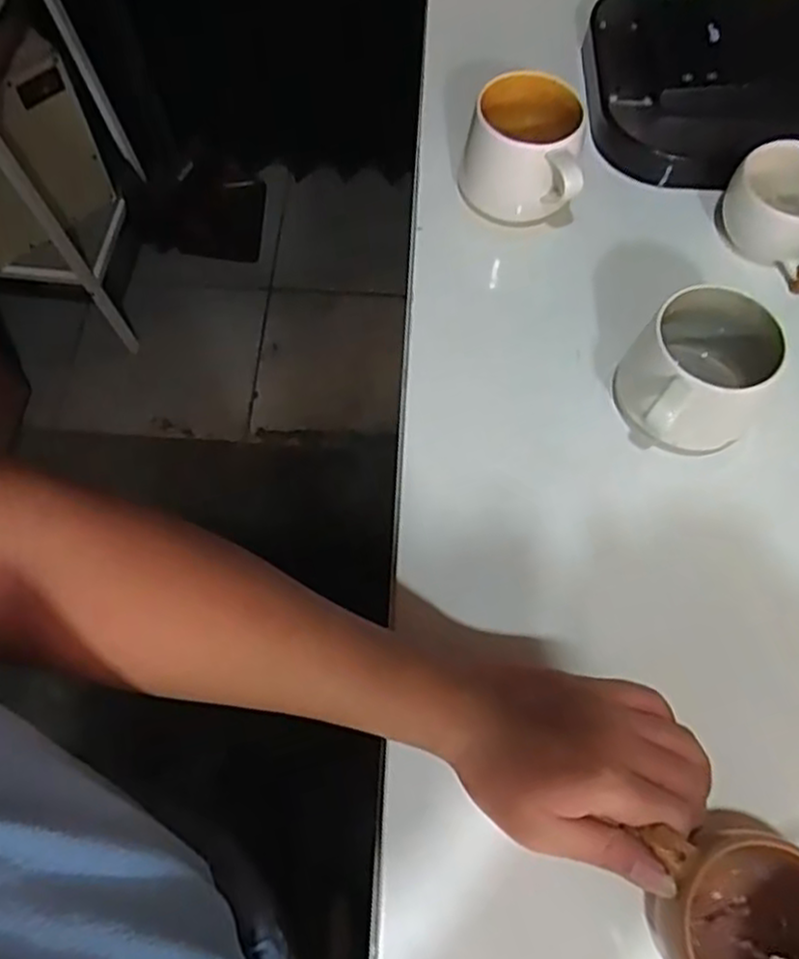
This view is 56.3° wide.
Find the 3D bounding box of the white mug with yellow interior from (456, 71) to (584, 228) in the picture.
[{"bbox_3d":[0.089,-0.238,0.551,0.080,0.068,0.095,8,65,3],"label":"white mug with yellow interior"}]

§ **About this exercise**: Exclude the images and output the lines above exactly.

§ **Output**:
This view is 56.3° wide.
Find the 3D bounding box of the white mug with yellow interior from (456, 71) to (584, 228) in the picture.
[{"bbox_3d":[0.089,-0.238,0.551,0.080,0.068,0.095,8,65,3],"label":"white mug with yellow interior"}]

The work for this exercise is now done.